Many of Hawai'i's nearly 40,000 people of Samoan descent still honor a village chief structure in Hawai'i, said Rowena Reid, who teaches Samoan language at Brigham Young University-Hawai'i in La'ie.
"If there's an event — a funeral, a wedding or a coronation of a chief's title — the senior member, or chief, will call everyone together to meet with the high chief," she said.
Members of the Church of Jesus Christ of Latter-day Saints, especially in Reid's community of La'ie, also adhere to the bishop and ward system of their church, as members do around the world.
Other Samoan traditions have been modified for a busier lifestyle in Hawai'i.
In Samoa, Reid said, bells go off in each village announcing the day's curfew, or village "sa," when Samoans are expected to be off the streets and back home for family time and spiritual learning.
In Hawai'i, Reid said, the sa is usually only held on Mondays and there is no village bell to toll.
"The bell goes off in your head," she said.
DRAWN BY FAITH
The original 30 Samoans who immigrated to Hawai'i sailed across 2,600 miles of open ocean in the early 1920s, drawn to the first Mormon temple built outside of the United States, Reid said.
"It was a testimony to their faith," she said. "It cost a lot of money to come to Hawai'i but the draw was the temple. The church had a big impact for the migration of Samoans."
The temple in La'ie was built primarily by Hawaiians, Reid said, and opened in 1919.
The next large immigration, of hundreds of Samoans, occurred after World War II, when military recruiters found a willing work force from Samoa, Reid said.
Tiva Aga was just 3 years old in 1951 when her family sailed from Pago Pago to the former Barbers Point Naval Air Station in Kalaeloa aboard the USS Jackson.
"It was after the war, and the Navy came to Samoa to recruit," Aga said. "They called it 'fita fita' — the barefoot Navy — and my father was one of the first fita fita in American Samoa."
All of the sailors from Samoa and their families made the trip aboard the Navy warship, including Aga, her mother, two sisters and a brother.
Today in American Samoa, Aga said, Hawai'i is still considered "the land of opportunity, as they say, the land of milk and honey."
So those who live in Hawai'i are obligated to regularly send money and goods back home in a practice called "alofa."
"It means caring for our families," Aga said.
For the most part, Samoans in Hawai'i remain blue-collar workers, said Jonathon Okamura, an associate professor of ethnic studies at the University of Hawai'i.

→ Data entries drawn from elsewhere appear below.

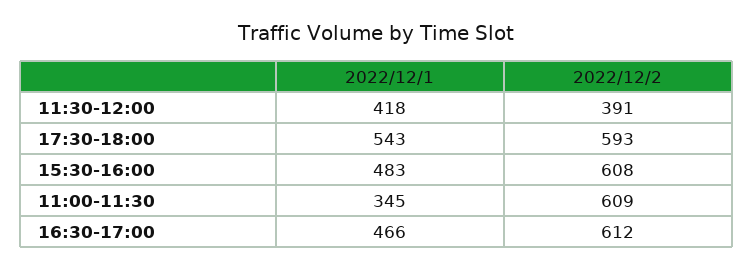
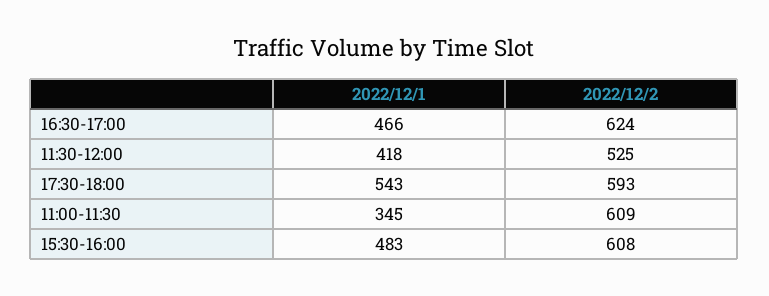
  {
    "2022/12/1": {
      "11:30-12:00": 418,
      "17:30-18:00": 543,
      "15:30-16:00": 483,
      "11:00-11:30": 345,
      "16:30-17:00": 466
    },
    "2022/12/2": {
-     "11:30-12:00": 391,
+     "11:30-12:00": 525,
      "17:30-18:00": 593,
      "15:30-16:00": 608,
      "11:00-11:30": 609,
-     "16:30-17:00": 612
+     "16:30-17:00": 624
    }
  }

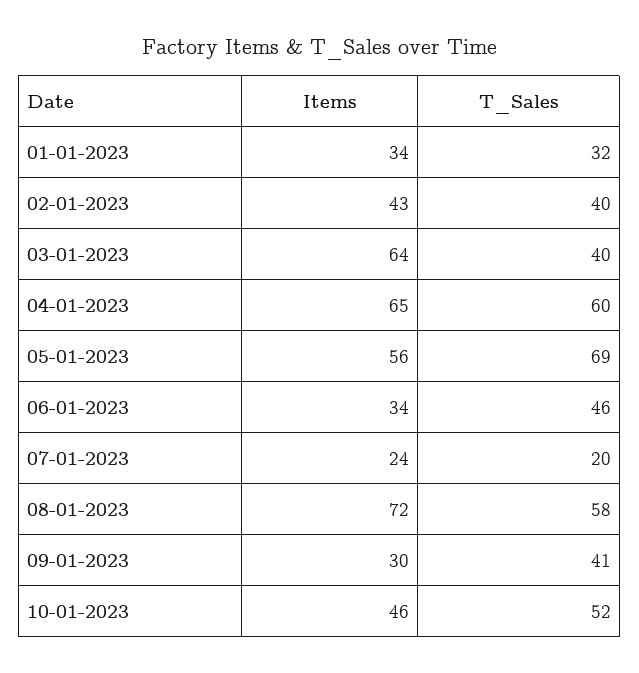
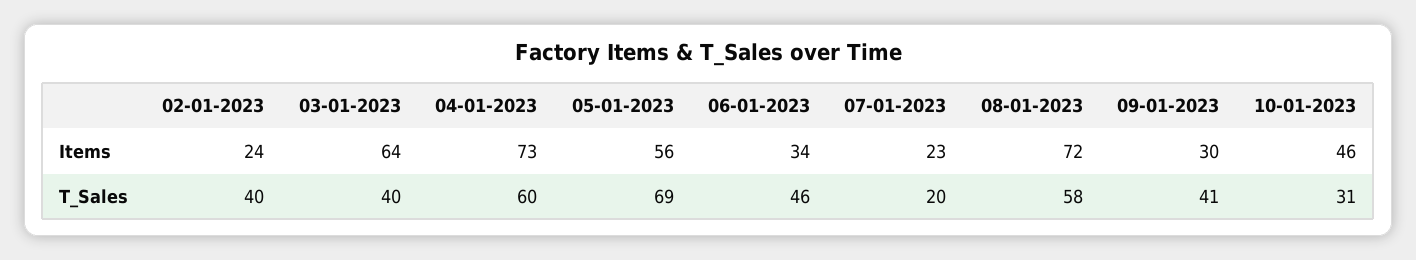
  {
    "Items": {
-     "01-01-2023": 34,
-     "02-01-2023": 43,
+     "02-01-2023": 24,
      "03-01-2023": 64,
-     "04-01-2023": 65,
+     "04-01-2023": 73,
      "05-01-2023": 56,
      "06-01-2023": 34,
-     "07-01-2023": 24,
+     "07-01-2023": 23,
      "08-01-2023": 72,
      "09-01-2023": 30,
      "10-01-2023": 46
    },
    "T_Sales": {
-     "01-01-2023": 32,
      "02-01-2023": 40,
      "03-01-2023": 40,
      "04-01-2023": 60,
      "05-01-2023": 69,
      "06-01-2023": 46,
      "07-01-2023": 20,
      "08-01-2023": 58,
      "09-01-2023": 41,
-     "10-01-2023": 52
+     "10-01-2023": 31
    }
  }

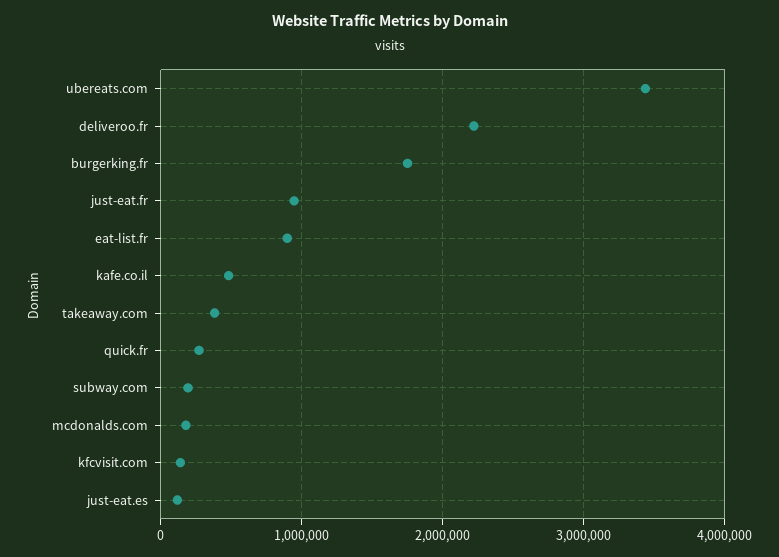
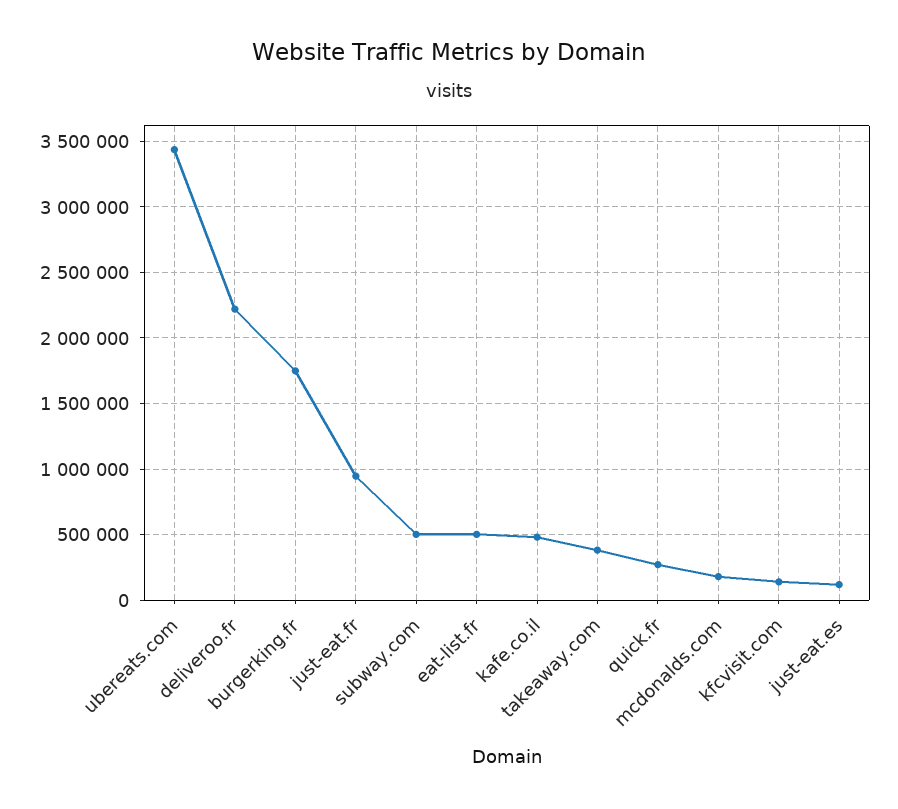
  {
    "ubereats.com": 3450000,
    "deliveroo.fr": 2200000,
    "burgerking.fr": 1750000,
    "just-eat.fr": 950000,
-   "eat-list.fr": 900000,
+   "eat-list.fr": 500000,
    "kafe.co.il": 500000,
    "takeaway.com": 400000,
    "quick.fr": 250000,
-   "subway.com": 200000,
+   "subway.com": 500000,
    "mcdonalds.com": 200000,
    "kfcvisit.com": 150000,
    "just-eat.es": 100000
  }

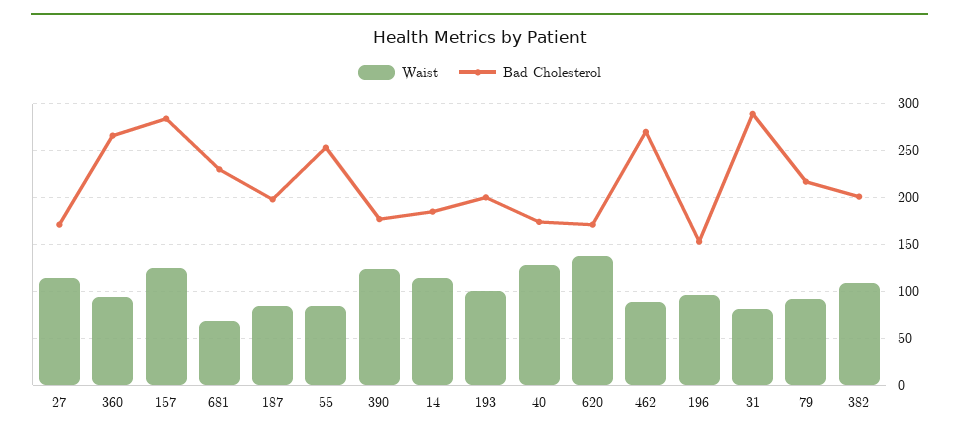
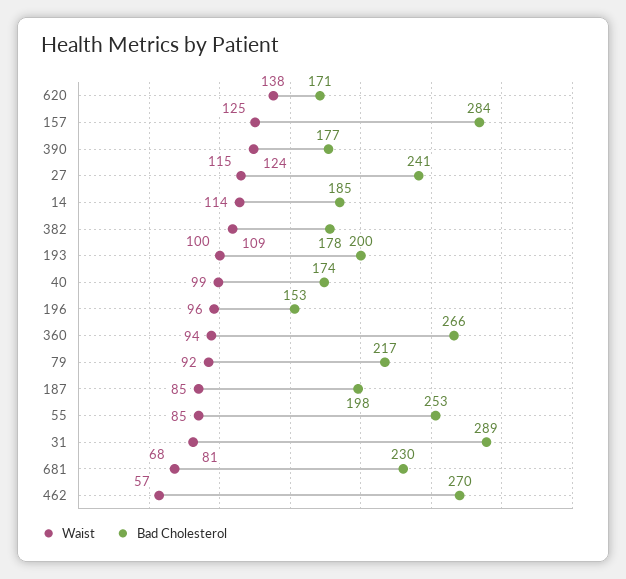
  {
    "Waist": {
      "27": 115,
      "360": 94,
      "157": 125,
      "681": 68,
      "187": 85,
      "55": 85,
      "390": 124,
      "14": 114,
      "193": 100,
-     "40": 130,
+     "40": 99,
      "620": 138,
-     "462": 90,
+     "462": 57,
      "196": 96,
      "31": 81,
      "79": 92,
      "382": 109
    },
    "Bad Cholesterol": {
-     "27": 170,
+     "27": 241,
      "360": 266,
      "157": 284,
      "681": 230,
      "187": 198,
      "55": 253,
      "390": 177,
      "14": 185,
      "193": 200,
      "40": 174,
      "620": 171,
      "462": 270,
      "196": 153,
      "31": 289,
      "79": 217,
-     "382": 200
+     "382": 178
    }
  }

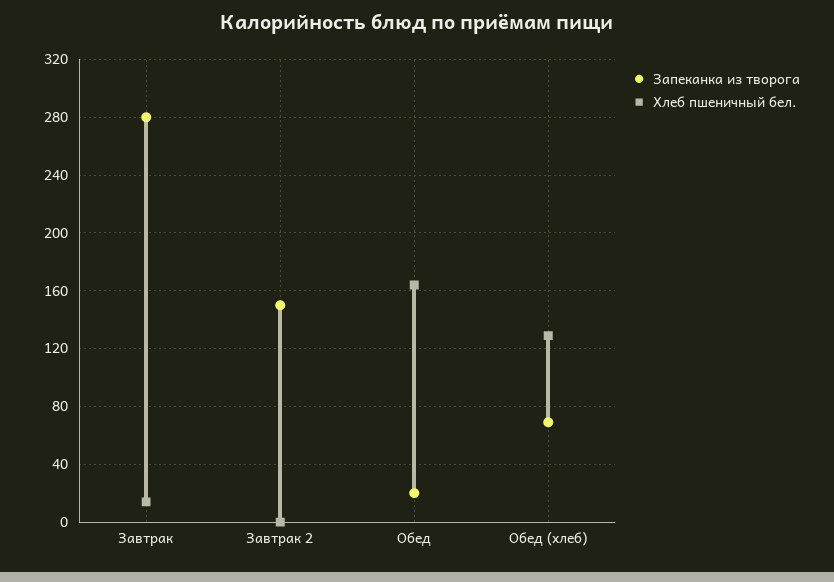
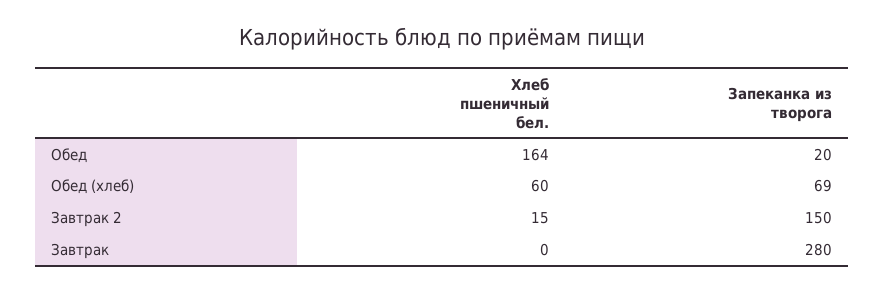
  {
    "Запеканка из творога": {
      "Завтрак": 280,
      "Завтрак 2": 150,
      "Обед": 20,
      "Обед (хлеб)": 69
    },
    "Хлеб пшеничный бел.": {
-     "Завтрак": 15,
+     "Завтрак": 0,
-     "Завтрак 2": 0,
+     "Завтрак 2": 15,
      "Обед": 164,
-     "Обед (хлеб)": 130
+     "Обед (хлеб)": 60
    }
  }

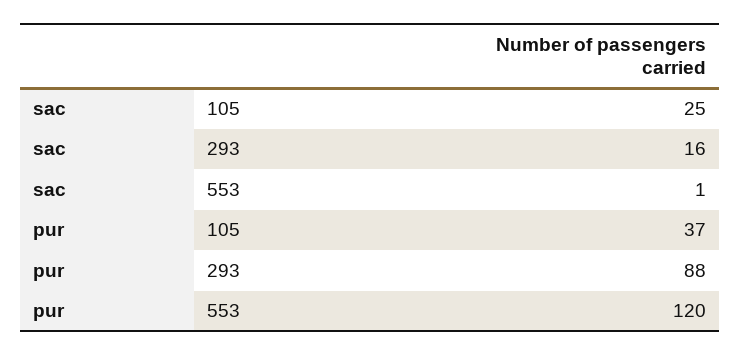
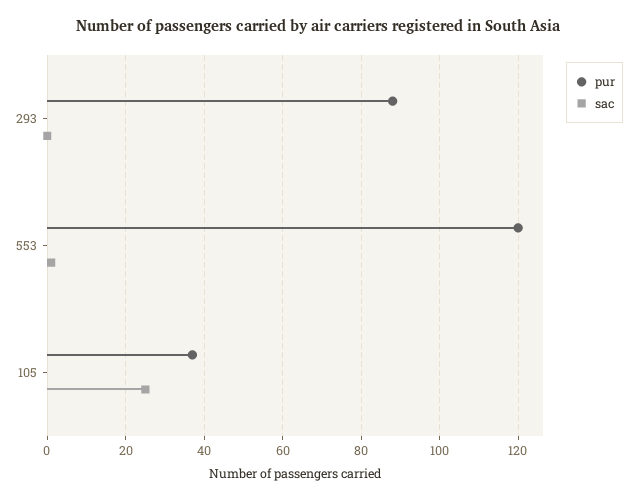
  {
    "sac": {
      "105": 25,
-     "293": 16,
+     "293": 0,
      "553": 1
    },
    "pur": {
      "105": 37,
      "293": 88,
      "553": 120
    }
  }

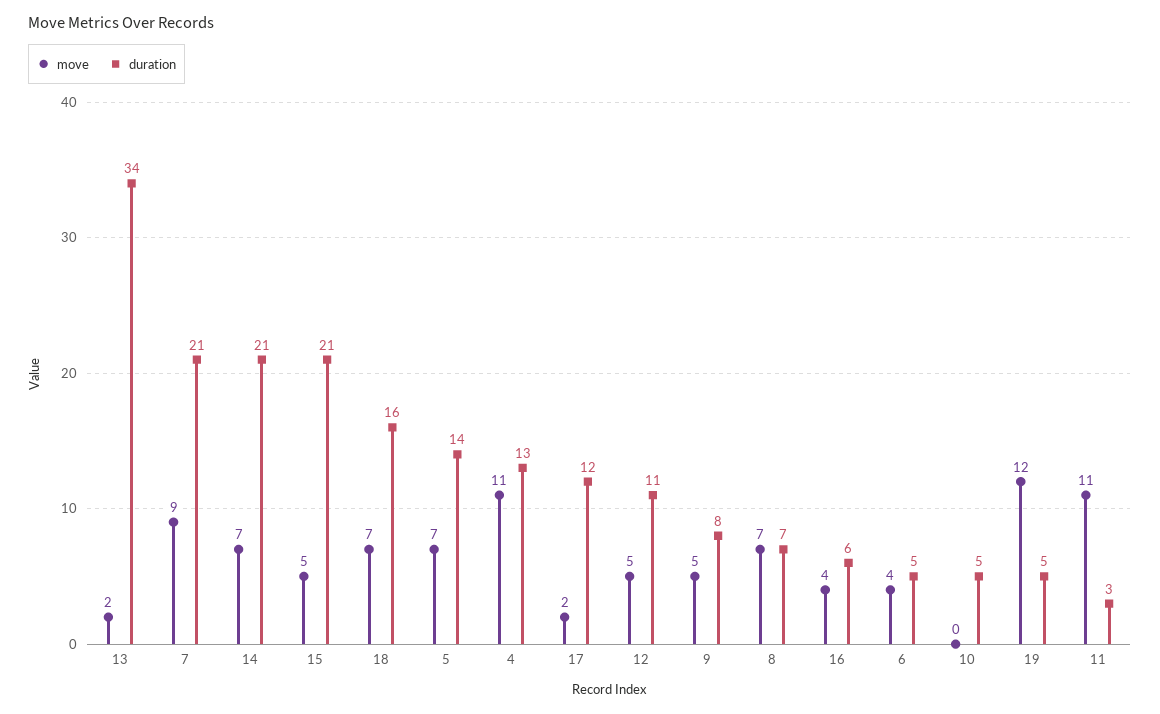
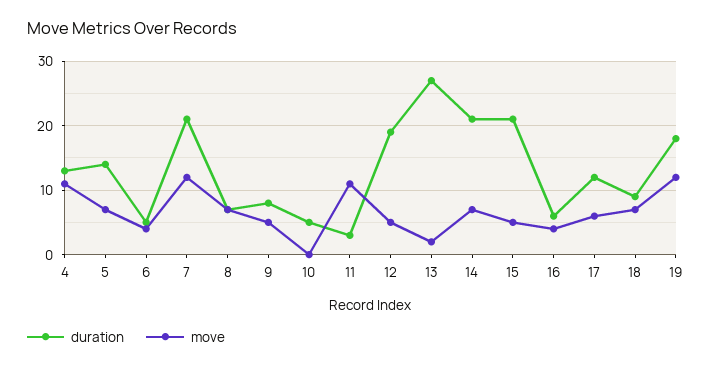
  {
    "move": {
      "13": 2,
-     "7": 9,
+     "7": 12,
      "14": 7,
      "15": 5,
      "18": 7,
      "5": 7,
      "4": 11,
-     "17": 2,
+     "17": 6,
      "12": 5,
      "9": 5,
      "8": 7,
      "16": 4,
      "6": 4,
      "10": 0,
      "19": 12,
      "11": 11
    },
    "duration": {
-     "13": 34,
+     "13": 27,
      "7": 21,
      "14": 21,
      "15": 21,
-     "18": 16,
+     "18": 9,
      "5": 14,
      "4": 13,
      "17": 12,
-     "12": 11,
+     "12": 19,
      "9": 8,
      "8": 7,
      "16": 6,
      "6": 5,
      "10": 5,
-     "19": 5,
+     "19": 18,
      "11": 3
    }
  }

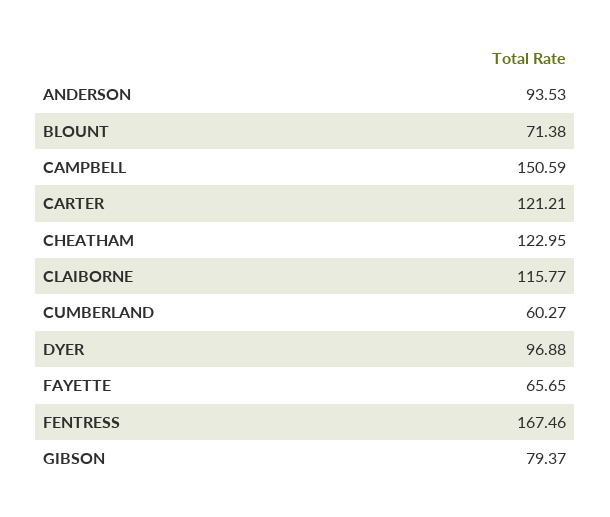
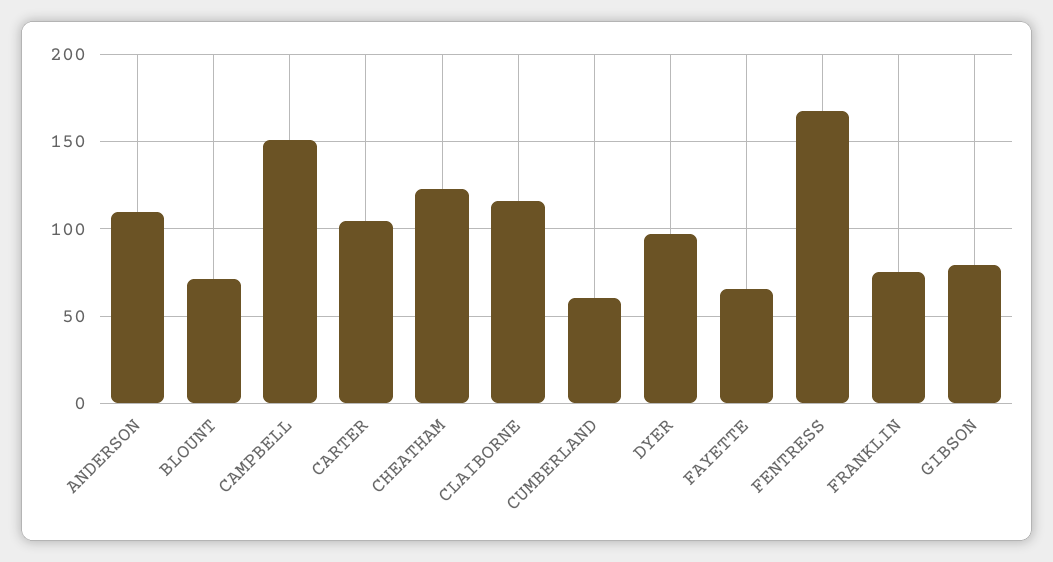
  {
-   "ANDERSON": 93.53,
+   "ANDERSON": 110,
    "BLOUNT": 71.38,
    "CAMPBELL": 150.59,
-   "CARTER": 121.21,
+   "CARTER": 105,
    "CHEATHAM": 122.95,
    "CLAIBORNE": 115.77,
    "CUMBERLAND": 60.27,
    "DYER": 96.88,
    "FAYETTE": 65.65,
    "FENTRESS": 167.46,
-   "GIBSON": 79.37
+   "GIBSON": 79.37,
+   "FRANKLIN": 75
  }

"They're clearly among the working class, like Filipinos, like Hawaiians," Okamura said. "But they're even more disadvantaged in terms of occupational status and low levels of income and college completion."
Of course, there are many examples of successful Island people of Samoan descent, including Honolulu Mayor Mufi Hannemann, the head of Hawai'i's police union, a police commissioner, a former Circuit Court judge and a state senator.
Max Sword, who became Honolulu's first police commissioner of Samoan ancestry this year, comes from the prominent Haleck family that owns several businesses in Pago Pago and traces its roots to Independent Samoa, which is still referred to by many Samoans as Western Samoa.
Sword left behind his family and came to Honolulu in the 1960s to attend Punahou School.
He now works for Outrigger Hotels & Resorts, but retains his Samoan cultural roots and has the title of high chief.
"It's the matai system, which basically means to support everybody else," Sword said. "If a family needs help, I jump in. If someone is destitute or loses a job or needs help, we all pitch in to help."
It's those kinds of cultural values that will be at work Sunday, as Samoans grieve for the dead.
"We'll pray for the situation in Samoa," said the Rev. Faulalo Leti of Samoan Wesleyan Methodist Church in Wai'anae. "But White Sunday is about our children. It's about our youth and our future."